“Hold on, can we just take a selfie”, is a phrase I find myself saying every single time I go out with friends without fail. Over the past few years, selfies have become something almost everyone with a phone or camera does. In 2013, the term “selfie” was even put in the Oxford Dictionary!
Selfie – A photograph that one has taken on oneself, typically taken with a smartphone or webcam and shared via social media
In order to take the perfect selfie, you must make sure you have good lighting, flawless makeup, position your face in the most flattering angle and make sure you take no less than 20 of the same photo to pick out the best one. If all these things are done correctly, then you are almost guaranteed to get at least 100 likes on each selfie posted on Instagram. If you get the likes, then you get the followers flowing in, leading you straight down the hallway to being “Insta-famous”.
Selfies have become one of the biggest photography trends of our time. The majority of people post selfies on social media sites to create an image of themselves that they want their friends and everyone else to view them as. Selfies can be seen as a form of control, as you choose when, where and how you take the photo, compared to someone else taking it in bad lighting or when you weren’t ready yet. An invisible set of rules and standards have been made when posting and taking selfies that you need to follow in order to “fit in” or get the most likes and followers.

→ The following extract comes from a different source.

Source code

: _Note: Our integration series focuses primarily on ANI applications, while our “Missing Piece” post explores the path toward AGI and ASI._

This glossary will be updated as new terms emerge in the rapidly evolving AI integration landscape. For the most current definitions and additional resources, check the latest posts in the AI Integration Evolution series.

There are some people who go through great lengths just to make sure that the person in the photo is exactly the person they want people to see. It can be crazy what some people go through to make sure they hide their flaws, in order to curate their best online self. I know some of my friends, and my 16 year old sister in particular can be the biggest culprit of this. My sister and her friends can be very conscious of what is posted on Instagram and Facebook of them, to the point where they end up yelling at each other saying “omg no stop this is so gross” or “omg that was my bad side, take another one”, and then they go through the process of making people untag them in photos and even delete them if they think its that bad.
Is all the stuff that people go through to post the perfect selfie really worth it? Petya Eckler, of the University of Strathclyde conducted a recent study and spoke to several hundred female students in regards to taking selfies. The team found that spending time on Facebook looking at selfies is linked to negative feelings about body image.. Another study conducted by Ohio State University, found that men who posted more photos of themselves scored higher in measures of narcissism and psychopathy. The researches also found that editing photos of oneself was associated with higher levels of self-objectification.
Sometimes it can be frightening to see the negative impact that a selfie or a single number of likes can ruin someones self-esteem so quickly. Nevertheless, no matter how much I hate to admit it, I am and will always be a sucker for a good selfie.